Getting around in Turkey
Istanbul’s famous Ataturk International Airport sits 24 km outside the city and is home to the ever-popular Turkish Airlines. Most other major airlines service Ataturk, which is often used as a stopover destination for travelers between Europe and Asia. All the other major cities are serviced by their own international airports, with several low-cost domestic airlines joining them together, including AtlasGlobal, IZair, Onur Air, Pegasus Airlines and SunExpress.
For those preferring to travel by land, Turkey has a few express train routes linking the major cities, most notably, Istanbul to Ankara. City buses are reliable and good value, whilst taxis are cheap, but be sure to negotiate the price before beginning any journey.
Tourist Visas in Turkey
Visa restrictions are minimal, with 90 days per visit for many nationalities being easily obtainable. However, e-visas are required in advance for a fee prior to arrival for those holding US, UK, Australian, Chinese and Spanish passports, to name a few. The likes of French, German, Russian and Singaporean passport holders can enter visa-free.

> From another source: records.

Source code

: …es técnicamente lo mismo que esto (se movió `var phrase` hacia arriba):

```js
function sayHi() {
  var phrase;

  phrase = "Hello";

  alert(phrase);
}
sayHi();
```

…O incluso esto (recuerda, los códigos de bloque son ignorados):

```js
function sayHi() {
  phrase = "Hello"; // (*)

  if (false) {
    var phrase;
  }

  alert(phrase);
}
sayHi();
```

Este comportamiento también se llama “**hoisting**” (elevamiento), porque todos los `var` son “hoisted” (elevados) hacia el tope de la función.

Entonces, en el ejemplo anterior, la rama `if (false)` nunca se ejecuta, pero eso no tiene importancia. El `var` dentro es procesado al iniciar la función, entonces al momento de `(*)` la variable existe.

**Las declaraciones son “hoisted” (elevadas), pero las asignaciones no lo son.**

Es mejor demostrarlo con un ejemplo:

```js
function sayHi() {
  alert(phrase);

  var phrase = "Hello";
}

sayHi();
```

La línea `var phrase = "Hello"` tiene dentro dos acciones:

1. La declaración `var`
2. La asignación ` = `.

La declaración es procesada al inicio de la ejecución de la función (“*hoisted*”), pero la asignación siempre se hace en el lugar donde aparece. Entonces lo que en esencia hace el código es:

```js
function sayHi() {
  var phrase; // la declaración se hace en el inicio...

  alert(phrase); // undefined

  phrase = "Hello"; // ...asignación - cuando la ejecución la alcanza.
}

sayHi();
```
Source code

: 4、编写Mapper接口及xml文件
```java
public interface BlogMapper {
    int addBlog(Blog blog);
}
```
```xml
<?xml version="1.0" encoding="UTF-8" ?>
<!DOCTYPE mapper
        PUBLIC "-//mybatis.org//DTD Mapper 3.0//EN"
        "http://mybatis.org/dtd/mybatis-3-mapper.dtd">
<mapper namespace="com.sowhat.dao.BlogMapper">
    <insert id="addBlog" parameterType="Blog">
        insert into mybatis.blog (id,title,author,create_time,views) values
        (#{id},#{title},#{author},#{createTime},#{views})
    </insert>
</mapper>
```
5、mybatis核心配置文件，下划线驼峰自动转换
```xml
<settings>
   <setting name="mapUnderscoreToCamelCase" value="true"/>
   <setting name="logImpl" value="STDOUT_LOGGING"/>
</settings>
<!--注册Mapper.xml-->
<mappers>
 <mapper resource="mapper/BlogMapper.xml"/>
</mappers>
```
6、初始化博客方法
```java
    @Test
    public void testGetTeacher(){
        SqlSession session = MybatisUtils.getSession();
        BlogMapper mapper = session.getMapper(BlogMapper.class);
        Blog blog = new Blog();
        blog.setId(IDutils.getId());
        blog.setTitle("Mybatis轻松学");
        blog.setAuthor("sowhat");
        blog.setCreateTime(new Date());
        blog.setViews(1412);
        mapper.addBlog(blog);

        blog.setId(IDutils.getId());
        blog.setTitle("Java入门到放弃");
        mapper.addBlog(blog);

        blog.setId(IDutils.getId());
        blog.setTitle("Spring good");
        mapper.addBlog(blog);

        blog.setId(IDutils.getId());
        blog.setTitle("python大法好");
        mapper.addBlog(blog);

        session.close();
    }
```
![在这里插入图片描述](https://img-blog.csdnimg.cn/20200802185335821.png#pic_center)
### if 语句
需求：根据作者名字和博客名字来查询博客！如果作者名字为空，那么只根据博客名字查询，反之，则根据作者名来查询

For Indian and Pakistani nationals, conditional e-visas are available on arrival at Ataturk International Airport only and expire after just 30 days. For more information on visa requirements, refer to the Ministry of Foreign Affairs website.
The Turkish Lira (TRY) is the local currency where $1 USD is worth about 5 TRY.
ATMs are in abundance across Turkey and accept all bank cards (Visa, Mastercard). Credit card and Amex payment are accepted in most restaurants and outlets, with the more local food vendors or food market stalls, only accepting cash. Tipping is expected as service is not included at restaurants, this is usually between 5-10%. Taxi rides tend not to be tipped, just rounded up.
Turkish is the local language with the eastern Kurds speaking Kurdish too. English is spoken by many locals working in tourist locations, including the major cities.
Islam (99.8%) is by far the main religion in Turkey, with a tiny Christian population (0.2%). Turkey is, however, a secular country where there is no ‘official’ state religion. Various elements of traditional culture remain, with much being modernized or ‘Westernized’.
There are many public holidays, most notably Labor Day and Commemoration of Ataturk in May, Ramazan Feast in June, Kurban Bayrami in August and Republic Day at the end of October. Precise dates may vary year to year so be sure to check in advance as crowding is common during busy areas on these days.